Hiro and Kim had asked him before. To sing while he wasn’t playing the drums. Because he could sing. Man, people knew that. “Like a bluesy Rob Halford,” he was told. But it always felt incorrect, like a spell missing a somatic component. Chris Cornell couldn’t explain it, really. Why he was so hesitant to be the focal point while grappling with the abyss of rage and suicide and victory. He needed to explain it tonight, though.

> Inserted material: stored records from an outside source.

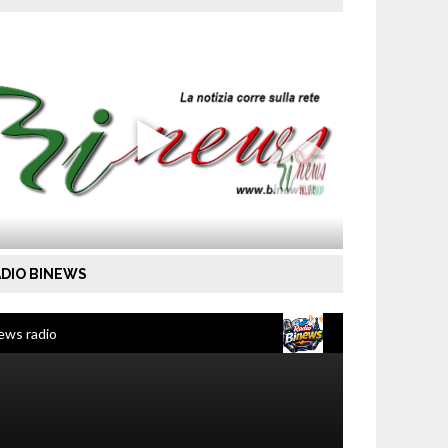
DIO BINEWS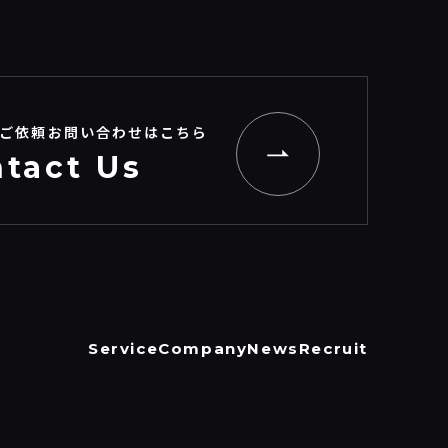
ご依頼お問い合わせはこちら
tact Us
Service
Company
News
Recruit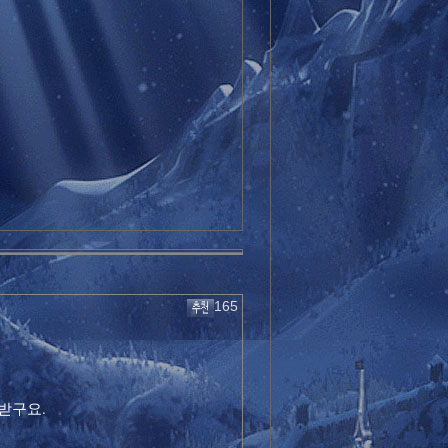
165
받구요.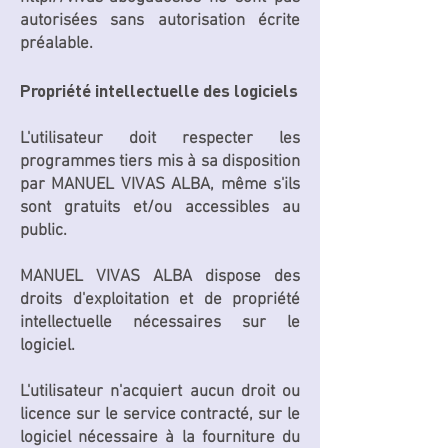
autorisées sans autorisation écrite
préalable.
Propriété intellectuelle des logiciels
L'utilisateur doit respecter les
programmes tiers mis à sa disposition
par MANUEL VIVAS ALBA, même s'ils
sont gratuits et/ou accessibles au
public.
MANUEL VIVAS ALBA dispose des
droits d'exploitation et de propriété
intellectuelle nécessaires sur le
logiciel.
L'utilisateur n'acquiert aucun droit ou
licence sur le service contracté, sur le
logiciel nécessaire à la fourniture du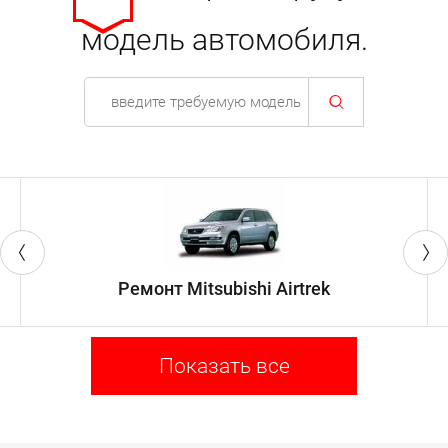
модель автомобиля.
Ремонт Mitsubishi Airtrek
Показать все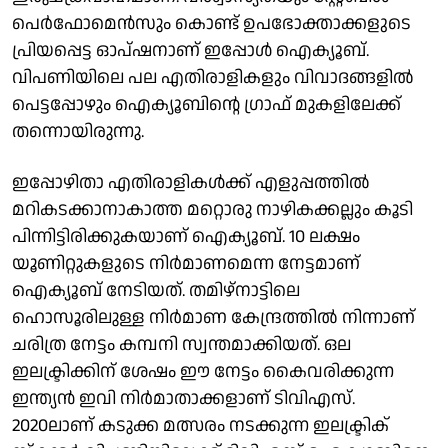
പെർഫോമെൻസും കൊണ്ട് ഉപഭോക്താക്കളുടെ
പ്രിയപ്പെട്ട ഓപ്ഷനാണ് ഇപ്പോൾ ഐക്യൂബ്.
വിപണിയിലെ പല എതിരാളികളും വിവാദങ്ങളിൽ
പെട്ടപ്പോഴും ഐക്യൂബിന്റെ ​ഗ്രാഫ് മുകളിലേക്ക്
തന്നൊയിരുന്നു.
ഇപ്പോഴിതാ എതിരാളികൾക്ക് എളുപ്പത്തിൽ
മറികടക്കാനാകാത്ത മറ്റൊരു നാഴികക്കല്ലും കൂടി
പിന്നിട്ടിരിക്കുകയാണ് ഐക്യൂബ്. 10 ലക്ഷം
യൂണിറ്റുകളുടെ നിർമാണമെന്ന നേട്ടമാണ്
ഐക്യൂബ് നേടിയത്. തമിഴ്‌നാട്ടിലെ
ഹൊസൂരിലുള്ള നിർമാണ കേന്ദ്രത്തിൽ നിന്നാണ്
ചരിത്ര നേട്ടം കമ്പനി സ്വന്തമാക്കിയത്. ഒല
ഇലക്ട്രിക്കിന് ശേഷം ഈ നേട്ടം കൈവരിക്കുന്ന
ഇന്ത്യൻ ഇവി നിർമാതാക്കളാണ് ടിവിഎസ്.
2020ലാണ് കടുക്ക മത്സരം നടക്കുന്ന ഇലക്ട്രിക്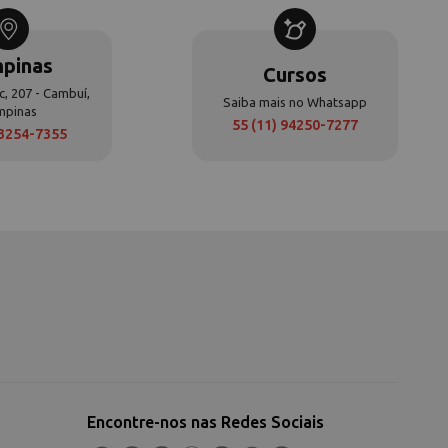
pinas
Cursos
c, 207 - Cambuí,
Saiba mais no Whatsapp
mpinas
55 (11) 94250-7277
 3254-7355
Encontre-nos nas Redes Sociais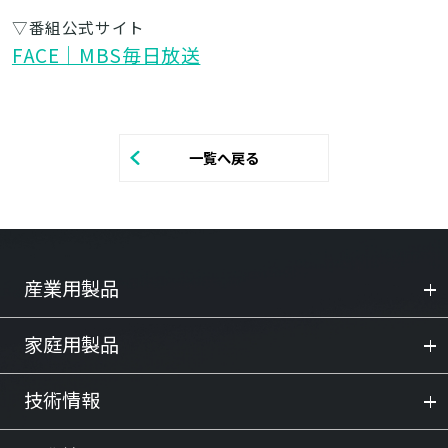
▽番組公式サイト
FACE｜MBS毎日放送
一覧へ戻る
産業用製品
家庭用製品
技術情報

So Chris Cornell wrapped his left hand around the stand’s bar. Fiddled the mic with his right. He heard his breath through the monitor. Even a soft exhale contained the potential, the glory, the gigantic winged deity with lungs flexed and blood on the tongue. He was in front of them all, Seattle a cataract of headlights and ripped denim outside the window of their practice space. Chris Cornell felt like his feet were on the ledge of some glass and steel obelisk, still in front of them all, looking down a thousand feet.

Kim mucked around on the fret board, making a cock-rock riff. Hiro added a goofy bottom on his bass. Just stuff they always made fun of. Chris Cornell, so sure he would succeed, so sure he would fail, just stood on the ledge. Everything was beneath him, in front of him, behind him.

“Okay,” Chris Cornell said into the microphone. His jaw was locked, his eyes set in concrete.

How can you stand on the ledge, knowing you’ll remain steady while also knowing you’ll fall to your death? Another breath, stronger this time, a grunt of electric projection. He grabbed onto the sonic wavelength leaving his throat. After all, it’s not the fall that will kill you. It’s the ground you have to worry about. He’d let his voice tell that story.

“Kim. Hiro,” Chris Cornell said, nodding at his band mates, smiling, dying while his heart beat. “Let’s take a ride.”